# WHAT YOU SHOULD DO:
Return all the entries exactly, keeping pictures out.

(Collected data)
----------

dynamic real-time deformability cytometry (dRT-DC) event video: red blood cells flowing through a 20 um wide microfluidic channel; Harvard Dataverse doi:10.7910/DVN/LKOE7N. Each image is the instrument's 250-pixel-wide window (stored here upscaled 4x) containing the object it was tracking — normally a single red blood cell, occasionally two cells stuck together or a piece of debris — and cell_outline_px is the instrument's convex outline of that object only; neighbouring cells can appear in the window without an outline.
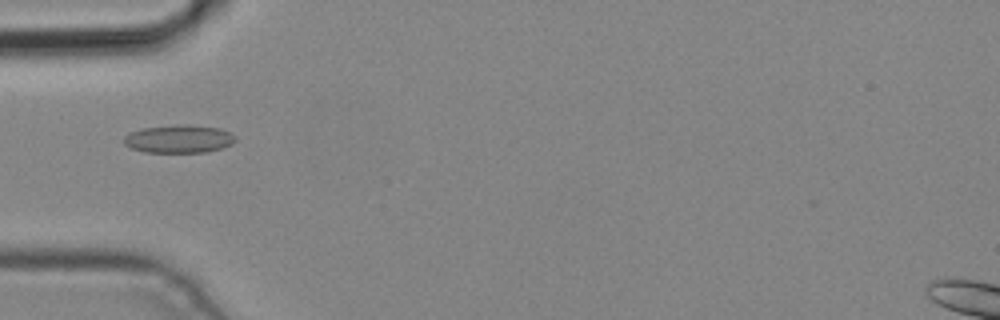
{"species": "common noctule bat (a hibernating species)", "species_latin": "Nyctalus noctula", "temperature_condition": "cold", "stored_images_in_passage": 4, "camera_frame_rate_fps": 3000, "um_per_image_px": 0.085, "animal": {"sex": "male", "body_mass_g": 19.2, "forearm_length_mm": 51.8}, "frame": {"image": 1, "passage_image": 4, "time_ms": 1.0, "image_size_px": [1000, 320], "cell_outline_px": [[236, 140], [232, 144], [224, 148], [208, 152], [144, 152], [132, 148], [124, 144], [124, 136], [128, 132], [140, 128], [176, 124], [192, 124], [220, 128], [236, 136]], "centroid_in_image_um": [15.21, 11.79], "position_along_channel_um": 69.8, "area_um2": 18.61}}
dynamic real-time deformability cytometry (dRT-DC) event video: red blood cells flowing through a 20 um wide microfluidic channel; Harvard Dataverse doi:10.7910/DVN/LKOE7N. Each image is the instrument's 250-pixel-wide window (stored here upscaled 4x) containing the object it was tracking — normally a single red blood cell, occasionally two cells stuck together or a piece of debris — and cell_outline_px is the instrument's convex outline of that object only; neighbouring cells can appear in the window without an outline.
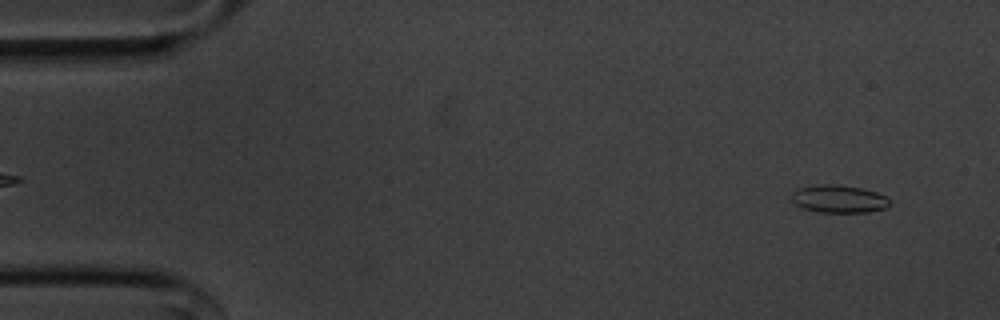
{"species": "common noctule bat (a hibernating species)", "species_latin": "Nyctalus noctula", "temperature_condition": "cold", "stored_images_in_passage": 13, "camera_frame_rate_fps": 3000, "um_per_image_px": 0.085, "animal": {"sex": "male", "body_mass_g": 20.1, "forearm_length_mm": 53.5}, "frame": {"image": 1, "passage_image": 3, "time_ms": 0.667, "image_size_px": [1000, 320], "cell_outline_px": [[892, 204], [884, 208], [868, 212], [820, 212], [804, 208], [796, 204], [792, 200], [792, 192], [800, 188], [820, 184], [836, 184], [864, 188], [888, 196]], "centroid_in_image_um": [71.36, 16.9], "position_along_channel_um": 13.6, "area_um2": 15.9}}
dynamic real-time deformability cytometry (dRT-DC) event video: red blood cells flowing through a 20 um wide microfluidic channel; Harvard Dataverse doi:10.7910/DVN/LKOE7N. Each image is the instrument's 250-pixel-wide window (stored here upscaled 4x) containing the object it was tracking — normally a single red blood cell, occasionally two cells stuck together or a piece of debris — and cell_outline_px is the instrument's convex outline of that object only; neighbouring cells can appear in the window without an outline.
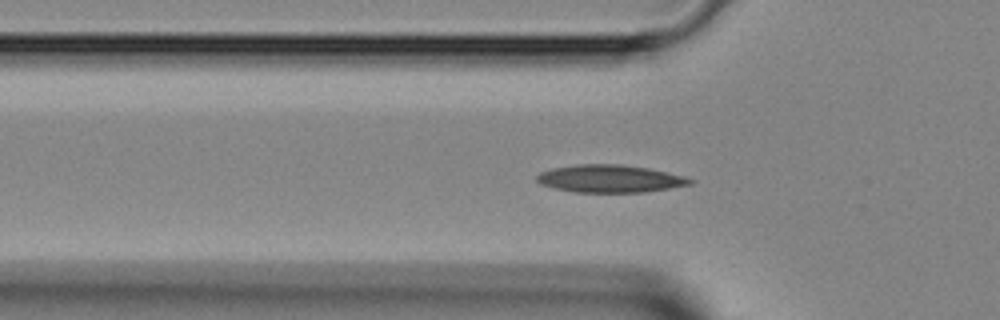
{"species": "Egyptian fruit bat (a non-hibernating species)", "species_latin": "Rousettus aegyptiacus", "temperature_condition": "room temperature", "stored_images_in_passage": 38, "camera_frame_rate_fps": 3000, "um_per_image_px": 0.085, "animal": {"sex": "female"}, "frame": {"image": 1, "passage_image": 7, "time_ms": 2.0, "image_size_px": [1000, 320], "cell_outline_px": [[696, 180], [692, 184], [644, 192], [576, 192], [556, 188], [540, 184], [536, 180], [536, 176], [540, 172], [552, 168], [576, 164], [620, 164], [648, 168], [684, 176]], "centroid_in_image_um": [51.84, 15.18], "position_along_channel_um": 74.0, "area_um2": 24.57}}
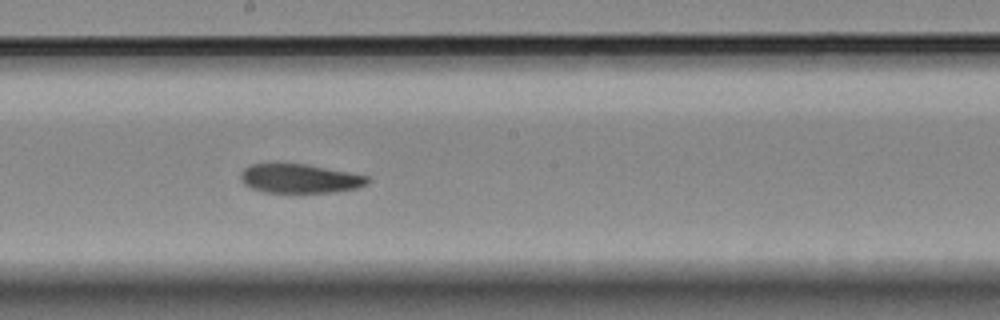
{"frame": {"image": 2, "passage_image": 17, "time_ms": 5.333, "image_size_px": [1000, 320], "cell_outline_px": [[372, 180], [368, 184], [356, 188], [332, 192], [264, 192], [252, 188], [244, 184], [240, 180], [240, 172], [244, 168], [252, 164], [272, 160], [276, 160], [304, 164], [348, 172], [368, 176]], "centroid_in_image_um": [25.4, 15.13], "position_along_channel_um": 222.8, "area_um2": 22.14}}
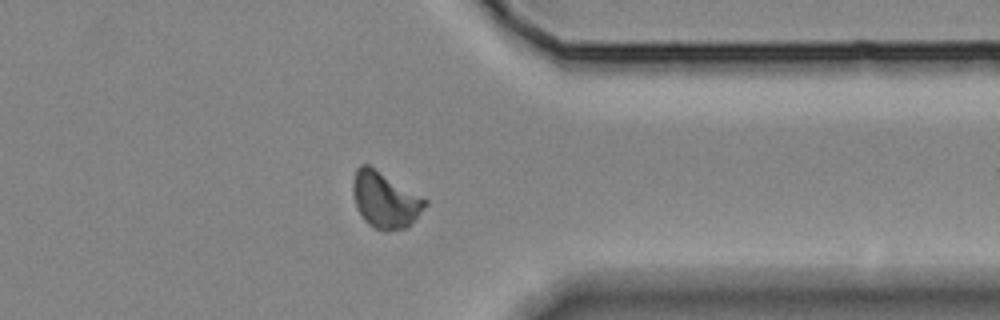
{"frame": {"image": 3, "passage_image": 28, "time_ms": 9.0, "image_size_px": [1000, 320], "cell_outline_px": [[428, 204], [408, 228], [388, 232], [384, 232], [368, 224], [364, 220], [356, 208], [352, 192], [352, 180], [356, 168], [360, 164], [368, 164], [428, 200]], "centroid_in_image_um": [32.72, 17.01], "position_along_channel_um": 378.7, "area_um2": 23.87}}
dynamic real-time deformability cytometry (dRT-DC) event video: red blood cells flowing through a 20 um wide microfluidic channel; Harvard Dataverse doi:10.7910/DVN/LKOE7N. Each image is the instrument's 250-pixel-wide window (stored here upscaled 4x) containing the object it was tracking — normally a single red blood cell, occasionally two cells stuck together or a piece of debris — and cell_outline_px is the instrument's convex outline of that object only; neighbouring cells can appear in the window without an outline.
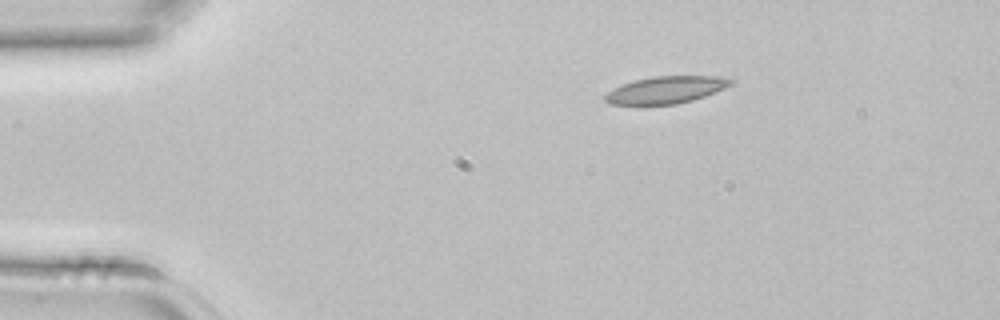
{"species": "common noctule bat (a hibernating species)", "species_latin": "Nyctalus noctula", "temperature_condition": "room temperature", "stored_images_in_passage": 2, "camera_frame_rate_fps": 3000, "um_per_image_px": 0.085, "animal": {"sex": "female", "body_mass_g": 22.7, "forearm_length_mm": 54.2}, "frame": {"image": 1, "passage_image": 1, "time_ms": 0.0, "image_size_px": [1000, 320], "cell_outline_px": [[736, 80], [732, 84], [724, 88], [704, 96], [692, 100], [676, 104], [640, 108], [608, 104], [604, 100], [604, 96], [608, 92], [624, 84], [636, 80], [652, 76], [720, 76]], "centroid_in_image_um": [56.54, 7.69], "position_along_channel_um": 28.5, "area_um2": 20.58}}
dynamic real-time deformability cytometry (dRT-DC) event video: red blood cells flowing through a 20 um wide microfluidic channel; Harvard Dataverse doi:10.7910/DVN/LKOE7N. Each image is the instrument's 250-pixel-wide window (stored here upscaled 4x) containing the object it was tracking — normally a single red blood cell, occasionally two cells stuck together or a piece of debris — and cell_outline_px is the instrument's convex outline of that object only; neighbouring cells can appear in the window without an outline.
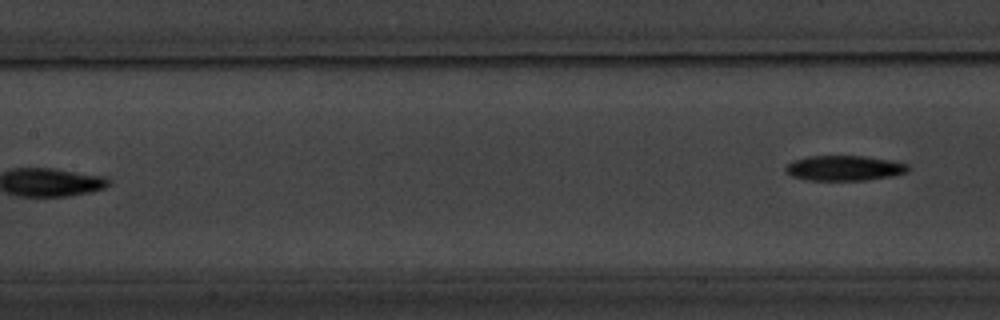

----------

# EXPECTED ANSWER:
dynamic real-time deformability cytometry (dRT-DC) event video: red blood cells flowing through a 20 um wide microfluidic channel; Harvard Dataverse doi:10.7910/DVN/LKOE7N. Each image is the instrument's 250-pixel-wide window (stored here upscaled 4x) containing the object it was tracking — normally a single red blood cell, occasionally two cells stuck together or a piece of debris — and cell_outline_px is the instrument's convex outline of that object only; neighbouring cells can appear in the window without an outline.
{"species": "common noctule bat (a hibernating species)", "species_latin": "Nyctalus noctula", "temperature_condition": "cold", "stored_images_in_passage": 4, "camera_frame_rate_fps": 3000, "um_per_image_px": 0.085, "animal": {"sex": "male", "body_mass_g": 19.2, "forearm_length_mm": 51.8}, "frame": {"image": 1, "passage_image": 4, "time_ms": 1.0, "image_size_px": [1000, 320], "cell_outline_px": [[236, 140], [232, 144], [224, 148], [208, 152], [144, 152], [132, 148], [124, 144], [124, 136], [128, 132], [140, 128], [176, 124], [192, 124], [220, 128], [236, 136]], "centroid_in_image_um": [15.21, 11.79], "position_along_channel_um": 69.8, "area_um2": 18.61}}
dynamic real-time deformability cytometry (dRT-DC) event video: red blood cells flowing through a 20 um wide microfluidic channel; Harvard Dataverse doi:10.7910/DVN/LKOE7N. Each image is the instrument's 250-pixel-wide window (stored here upscaled 4x) containing the object it was tracking — normally a single red blood cell, occasionally two cells stuck together or a piece of debris — and cell_outline_px is the instrument's convex outline of that object only; neighbouring cells can appear in the window without an outline.
{"species": "common noctule bat (a hibernating species)", "species_latin": "Nyctalus noctula", "temperature_condition": "cold", "stored_images_in_passage": 13, "camera_frame_rate_fps": 3000, "um_per_image_px": 0.085, "animal": {"sex": "male", "body_mass_g": 20.1, "forearm_length_mm": 53.5}, "frame": {"image": 1, "passage_image": 3, "time_ms": 0.667, "image_size_px": [1000, 320], "cell_outline_px": [[892, 204], [884, 208], [868, 212], [820, 212], [804, 208], [796, 204], [792, 200], [792, 192], [800, 188], [820, 184], [836, 184], [864, 188], [888, 196]], "centroid_in_image_um": [71.36, 16.9], "position_along_channel_um": 13.6, "area_um2": 15.9}}
dynamic real-time deformability cytometry (dRT-DC) event video: red blood cells flowing through a 20 um wide microfluidic channel; Harvard Dataverse doi:10.7910/DVN/LKOE7N. Each image is the instrument's 250-pixel-wide window (stored here upscaled 4x) containing the object it was tracking — normally a single red blood cell, occasionally two cells stuck together or a piece of debris — and cell_outline_px is the instrument's convex outline of that object only; neighbouring cells can appear in the window without an outline.
{"species": "Egyptian fruit bat (a non-hibernating species)", "species_latin": "Rousettus aegyptiacus", "temperature_condition": "room temperature", "stored_images_in_passage": 38, "camera_frame_rate_fps": 3000, "um_per_image_px": 0.085, "animal": {"sex": "female"}, "frame": {"image": 1, "passage_image": 7, "time_ms": 2.0, "image_size_px": [1000, 320], "cell_outline_px": [[696, 180], [692, 184], [644, 192], [576, 192], [556, 188], [540, 184], [536, 180], [536, 176], [540, 172], [552, 168], [576, 164], [620, 164], [648, 168], [684, 176]], "centroid_in_image_um": [51.84, 15.18], "position_along_channel_um": 74.0, "area_um2": 24.57}}
{"frame": {"image": 2, "passage_image": 17, "time_ms": 5.333, "image_size_px": [1000, 320], "cell_outline_px": [[372, 180], [368, 184], [356, 188], [332, 192], [264, 192], [252, 188], [244, 184], [240, 180], [240, 172], [244, 168], [252, 164], [272, 160], [276, 160], [304, 164], [348, 172], [368, 176]], "centroid_in_image_um": [25.4, 15.13], "position_along_channel_um": 222.8, "area_um2": 22.14}}
{"frame": {"image": 3, "passage_image": 28, "time_ms": 9.0, "image_size_px": [1000, 320], "cell_outline_px": [[428, 204], [408, 228], [388, 232], [384, 232], [368, 224], [364, 220], [356, 208], [352, 192], [352, 180], [356, 168], [360, 164], [368, 164], [428, 200]], "centroid_in_image_um": [32.72, 17.01], "position_along_channel_um": 378.7, "area_um2": 23.87}}
dynamic real-time deformability cytometry (dRT-DC) event video: red blood cells flowing through a 20 um wide microfluidic channel; Harvard Dataverse doi:10.7910/DVN/LKOE7N. Each image is the instrument's 250-pixel-wide window (stored here upscaled 4x) containing the object it was tracking — normally a single red blood cell, occasionally two cells stuck together or a piece of debris — and cell_outline_px is the instrument's convex outline of that object only; neighbouring cells can appear in the window without an outline.
{"species": "common noctule bat (a hibernating species)", "species_latin": "Nyctalus noctula", "temperature_condition": "room temperature", "stored_images_in_passage": 2, "camera_frame_rate_fps": 3000, "um_per_image_px": 0.085, "animal": {"sex": "female", "body_mass_g": 22.7, "forearm_length_mm": 54.2}, "frame": {"image": 1, "passage_image": 1, "time_ms": 0.0, "image_size_px": [1000, 320], "cell_outline_px": [[736, 80], [732, 84], [724, 88], [704, 96], [692, 100], [676, 104], [640, 108], [608, 104], [604, 100], [604, 96], [608, 92], [624, 84], [636, 80], [652, 76], [720, 76]], "centroid_in_image_um": [56.54, 7.69], "position_along_channel_um": 28.5, "area_um2": 20.58}}
dynamic real-time deformability cytometry (dRT-DC) event video: red blood cells flowing through a 20 um wide microfluidic channel; Harvard Dataverse doi:10.7910/DVN/LKOE7N. Each image is the instrument's 250-pixel-wide window (stored here upscaled 4x) containing the object it was tracking — normally a single red blood cell, occasionally two cells stuck together or a piece of debris — and cell_outline_px is the instrument's convex outline of that object only; neighbouring cells can appear in the window without an outline.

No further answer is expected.